[BlueOnyx:01721] Re: Logs & file ownership problems

Chuck Tetlow chuck at tetlow.net
Wed Jul 15 18:47:43 -05 2009


Thanks Michael,

> Unless the DNS for that site doesn't point to your server and the traffic is 
> going to another box somewhere else. 
> 
> But that's easy to check: Do an "nslookup www.domain.com" from your end (your 
> PC, not the server) and see if it matches the IP that the site has on your 
> server. 
> 
> -- 
> With best regards 
> 
> Michael Stauber

Your idea spurred a thought. 

I knew it wasn't DNS - I control that too.  But it turns out that this company I'm supporting has a new guy in house.  He fancies himself a Cisco person too.  And he somehow got access to the main router.  He made a mistake - and reloaded the router to get rid of the problem.  I hadn't noticed the reload in the router logs today - and didn't know that it had reloaded.  The routing for this site was changed a few days ago, was not saved to permanent memory, and the reload changed the routing for this site back to the old server.
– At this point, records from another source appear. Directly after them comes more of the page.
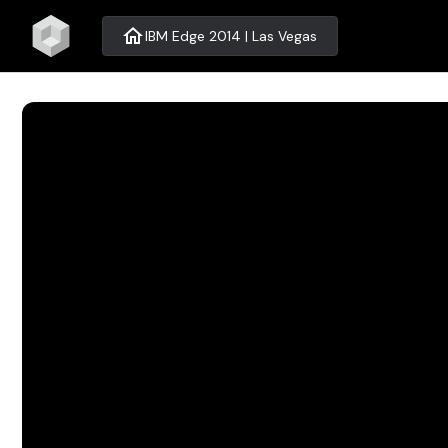
home
IBM Edge 2014 | Las Vegas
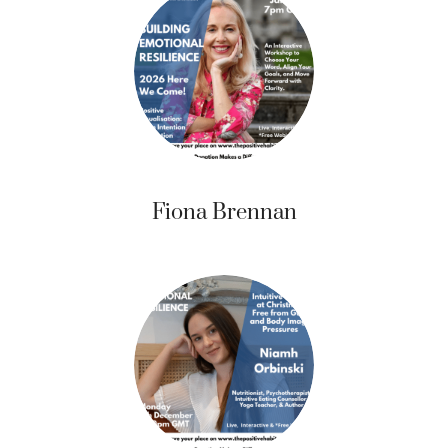
Fiona Brennan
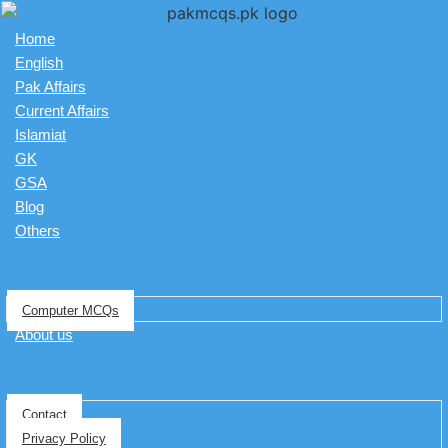
Home
English
Pak Affairs
Current Affairs
Islamiat
GK
GSA
Blog
Others
Computer MCQs
About us
Contact
Privacy Policy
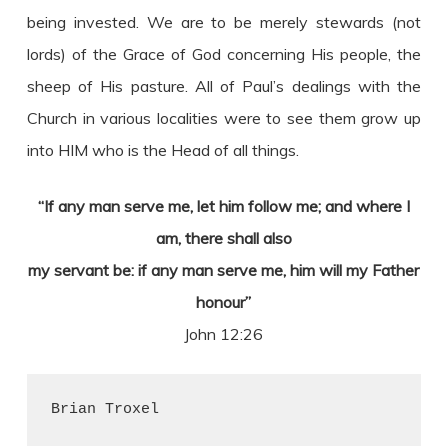
being invested. We are to be merely stewards (not
lords) of the Grace of God concerning His people, the
sheep of His pasture. All of Paul’s dealings with the
Church in various localities were to see them grow up
into HIM who is the Head of all things.
“If any man serve me, let him follow me; and where I
am, there shall also
my servant be: if any man serve me, him will my Father
honour”
John 12:26
Brian Troxel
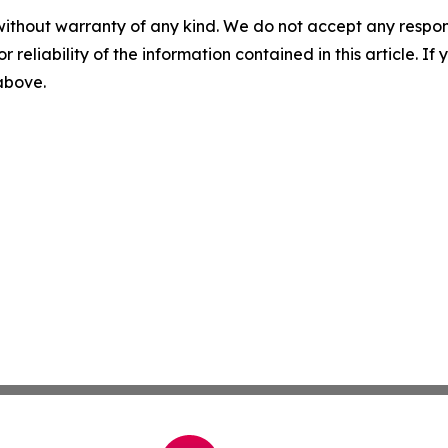
without warranty of any kind. We do not accept any responsib
r reliability of the information contained in this article. I
 above.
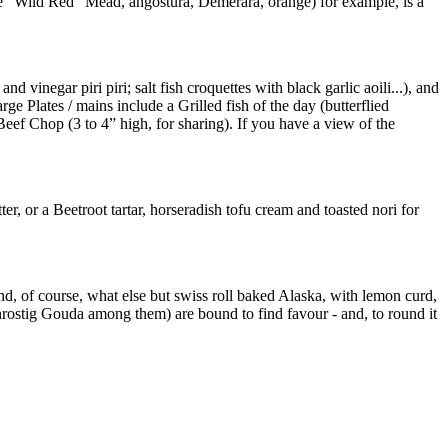
le “Wild Red” Mead, angostura, Demerara, orange) for example, is a
vinegar piri piri; salt fish croquettes with black garlic aoili...), and
e Plates / mains include a Grilled fish of the day (butterflied
ef Chop (3 to 4” high, for sharing). If you have a view of the
r, or a Beetroot tartar, horseradish tofu cream and toasted nori for
nd, of course, what else but swiss roll baked Alaska, with lemon curd,
rostig Gouda among them) are bound to find favour - and, to round it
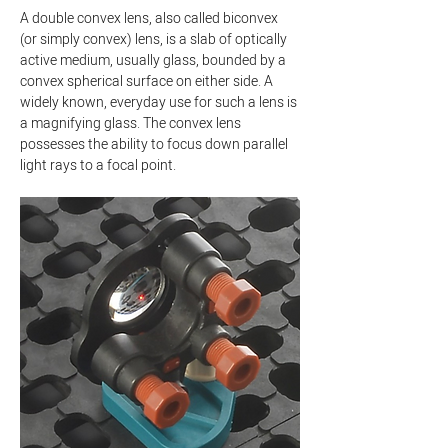
A double convex lens, also called biconvex 
(or simply convex) lens, is a slab of optically 
active medium, usually glass, bounded by a 
convex spherical surface on either side. A 
widely known, everyday use for such a lens is 
a magnifying glass. The convex lens 
possesses the ability to focus down parallel 
light rays to a focal point.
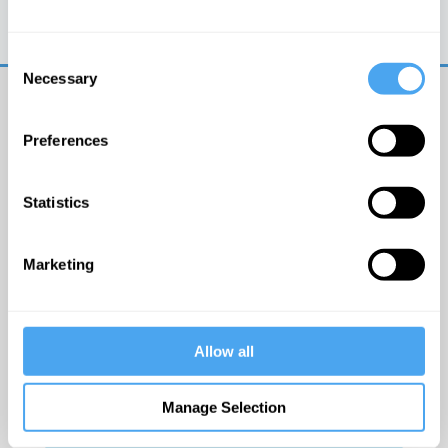
Trouble logging in?
Try clearing your browser
cookies/cache
Consent
Necessary
Selection
Preferences
Statistics
© The Institute of Art and Ideas
Marketing
Get IAI email updates
Allow all
I would like to receive updates from the Institute of
Art and Ideas.
Manage Selection
Click Here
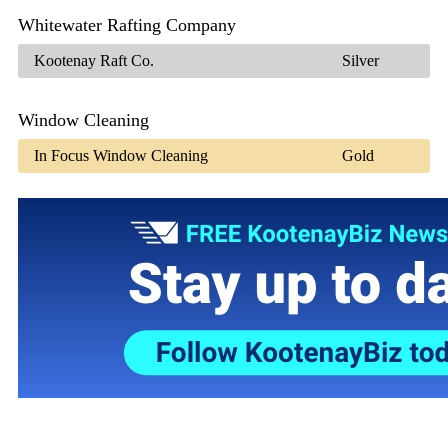
Whitewater Rafting Company
Kootenay Raft Co.
Silver
Window Cleaning
In Focus Window Cleaning
Gold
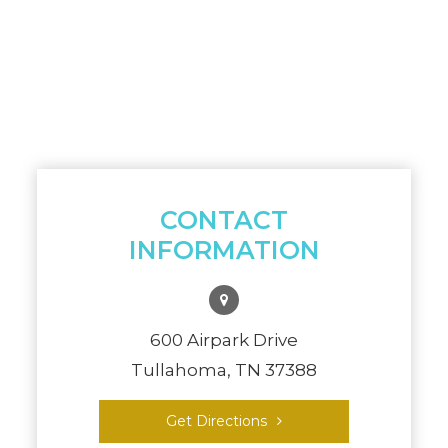
CONTACT
INFORMATION
600 Airpark Drive
Tullahoma, TN 37388
Get Directions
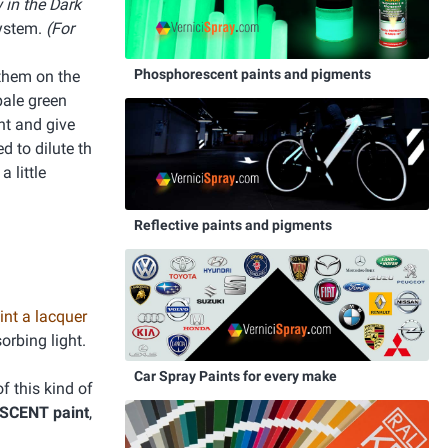
 in the Dark
system.
(For
Phosphorescent paints and pigments
 them on the
pale green
ght and give
d to dilute th
 little
Reflective paints and pigments
int a lacquer
orbing light.
Car Spray Paints for every make
f this kind of
ESCENT paint
,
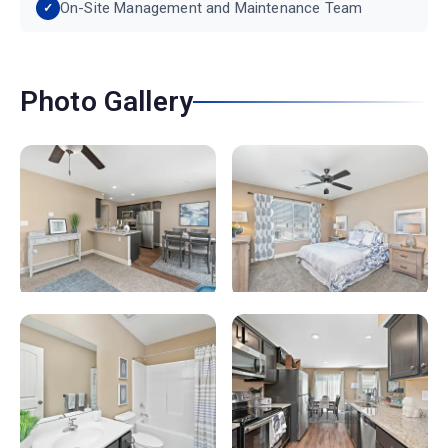
On-Site Management and Maintenance Team
Photo Gallery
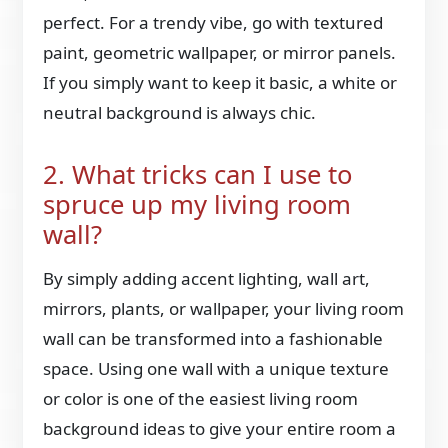
perfect. For a trendy vibe, go with textured
paint, geometric wallpaper, or mirror panels.
If you simply want to keep it basic, a white or
neutral background is always chic.
2. What tricks can I use to
spruce up my living room
wall?
By simply adding accent lighting, wall art,
mirrors, plants, or wallpaper, your living room
wall can be transformed into a fashionable
space. Using one wall with a unique texture
or color is one of the easiest living room
background ideas to give your entire room a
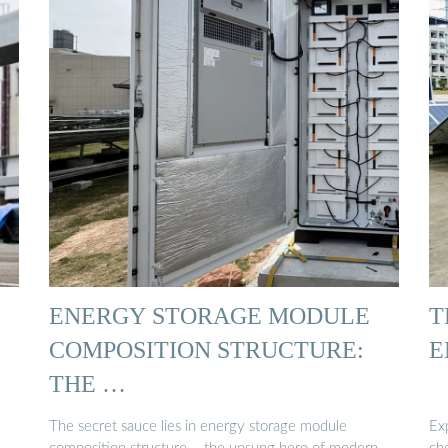
ENERGY STORAGE MODULE
T
COMPOSITION STRUCTURE:
E
THE …
The secret sauce lies in energy storage module
Ex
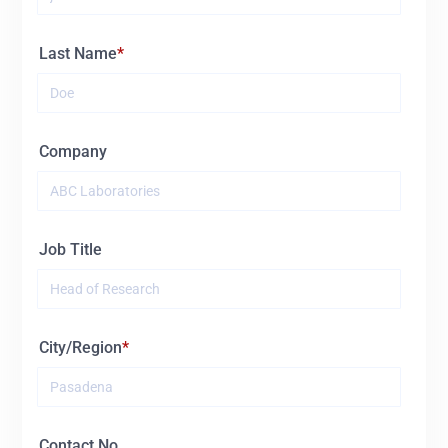
Last Name
Company
Job Title
City/Region
Contact No.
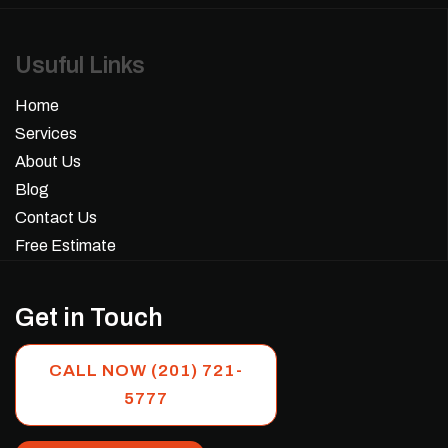
Usuful Links
Home
Services
About Us
Blog
Contact Us
Free Estimate
Get in Touch
CALL NOW (201) 721-
5777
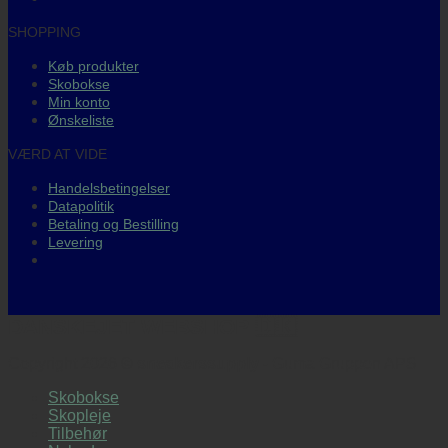
SHOPPING
Køb produkter
Skobokse
Min konto
Ønskeliste
VÆRD AT VIDE
Handelsbetingelser
Datapolitik
Betaling og Bestilling
Levering
DANSKEJET WEBSHOP 🇩🇰
Copyright 2026 ©
sneakerssupply
- Guma Gruppen APS
Skobokse
Skopleje
Tilbehør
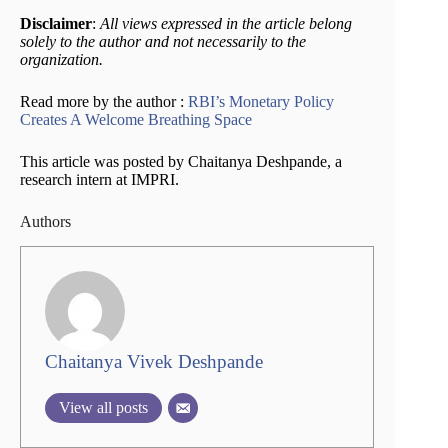
Disclaimer
:
All views expressed in the article belong
solely to the author and not necessarily to the
organization.
Read more by the author :
RBI’s Monetary Policy
Creates A Welcome Breathing Space
This article was posted by Chaitanya Deshpande, a
research intern at IMPRI.
Authors
Chaitanya Vivek Deshpande
View all posts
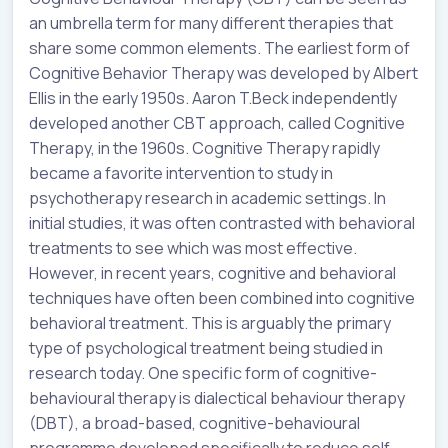
an umbrella term for many different therapies that
share some common elements. The earliest form of
Cognitive Behavior Therapy was developed by Albert
Ellis in the early 1950s. Aaron T.Beck independently
developed another CBT approach, called Cognitive
Therapy, in the 1960s. Cognitive Therapy rapidly
became a favorite intervention to study in
psychotherapy research in academic settings. In
initial studies, it was often contrasted with behavioral
treatments to see which was most effective.
However, in recent years, cognitive and behavioral
techniques have often been combined into cognitive
behavioral treatment. This is arguably the primary
type of psychological treatment being studied in
research today. One specific form of cognitive-
behavioural therapy is dialectical behaviour therapy
(DBT), a broad-based, cognitive-behavioural
programme developed specifically to reduce self-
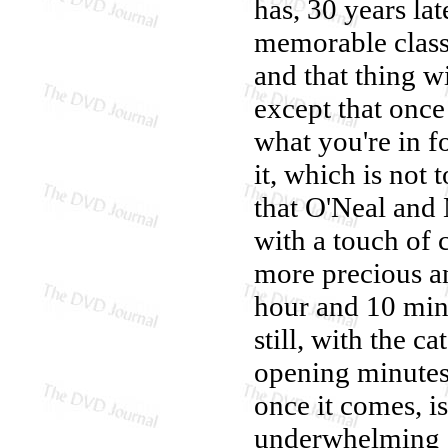
has, 30 years la
memorable class
and that thing 
except that onc
what you're in f
it, which is not 
that O'Neal and
with a touch of 
more precious a
hour and 10 min
still, with the c
opening minutes,
once it comes, is
underwhelming a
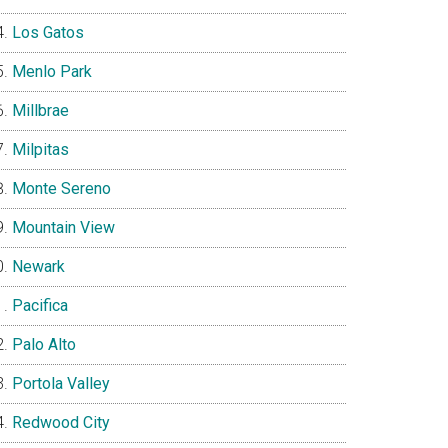
Los Gatos
Menlo Park
Millbrae
Milpitas
Monte Sereno
Mountain View
Newark
Pacifica
Palo Alto
Portola Valley
Redwood City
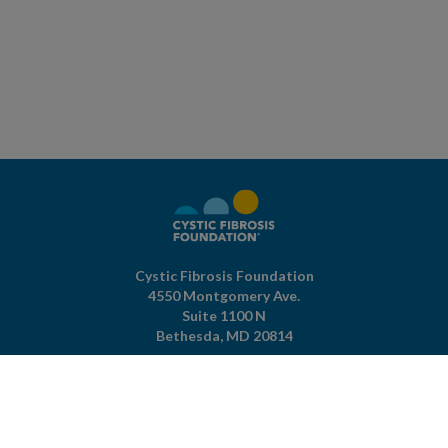
Cystic Fibrosis Foundation
4550 Montgomery Ave.
Suite 1100 N
Bethesda,
MD
20814
301-951-4422
800-344-4823
(toll free)
About The Foundation
|
About Cystic Fibrosis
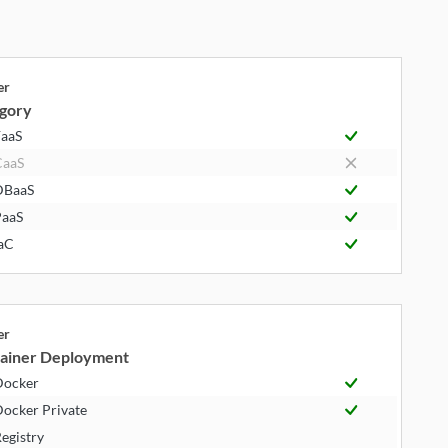
er
gory
aaS
CaaS
DBaaS
aaS
aC
er
ainer Deployment
Docker
ocker Private
egistry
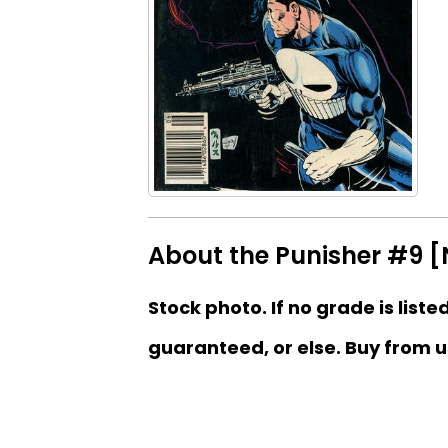
About the Punisher #9 
Stock photo. If no grade is liste
guaranteed, or else. Buy from u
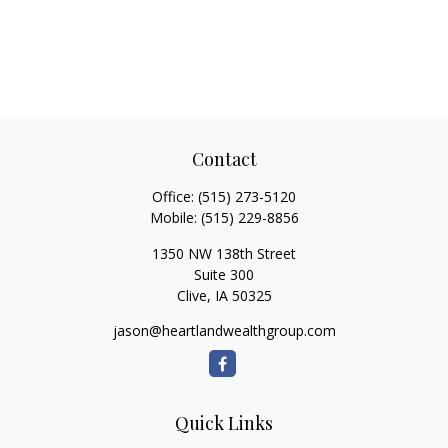
Contact
Office:
(515) 273-5120
Mobile:
(515) 229-8856
1350 NW 138th Street
Suite 300
Clive,
IA
50325
jason@heartlandwealthgroup.com
Quick Links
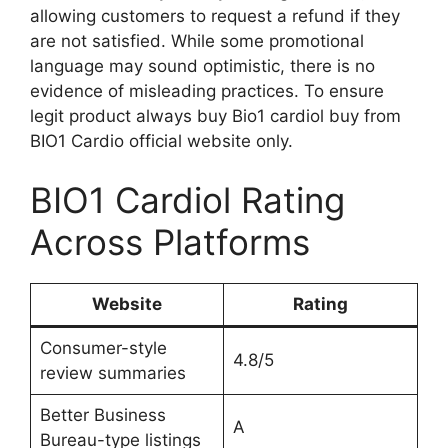
allowing customers to request a refund if they
are not satisfied. While some promotional
language may sound optimistic, there is no
evidence of misleading practices. To ensure
legit product always buy Bio1 cardiol buy from
BIO1 Cardio official website only.
BIO1 Cardiol Rating
Across Platforms
Website
Rating
Consumer-style
4.8/5
review summaries
Better Business
A
Bureau-type listings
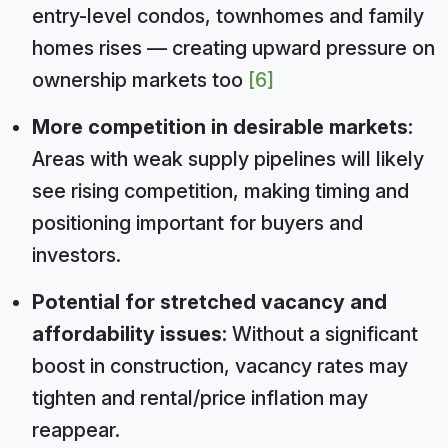
entry-level condos, townhomes and family
homes rises — creating upward pressure on
ownership markets too
[6]
More competition in desirable markets:
Areas with weak supply pipelines will likely
see rising competition, making timing and
positioning important for buyers and
investors.
Potential for stretched vacancy and
affordability issues:
Without a significant
boost in construction, vacancy rates may
tighten and rental/price inflation may
reappear.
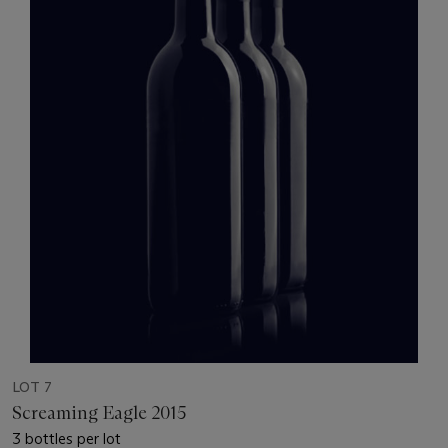
LOT 7
Screaming Eagle 2015
3 bottles per lot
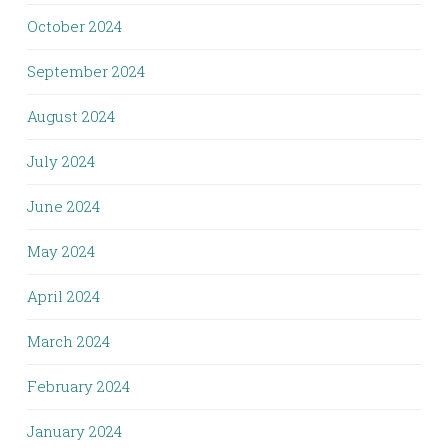
October 2024
September 2024
August 2024
July 2024
June 2024
May 2024
April 2024
March 2024
February 2024
January 2024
Now, I've got go into the router and put back the temp changes I had in the configuration.  And change all the router passwords so this idiot doesn't gain access again. 

And if the company owner doesn't like it - he can find a new Cisco/Linux support engineer.  I'm not going to waste another entire afternoon chasing what appears to be a logging problem when the traffic was going to a different server.

Thanks for the suggestion.  It helped me find the problem.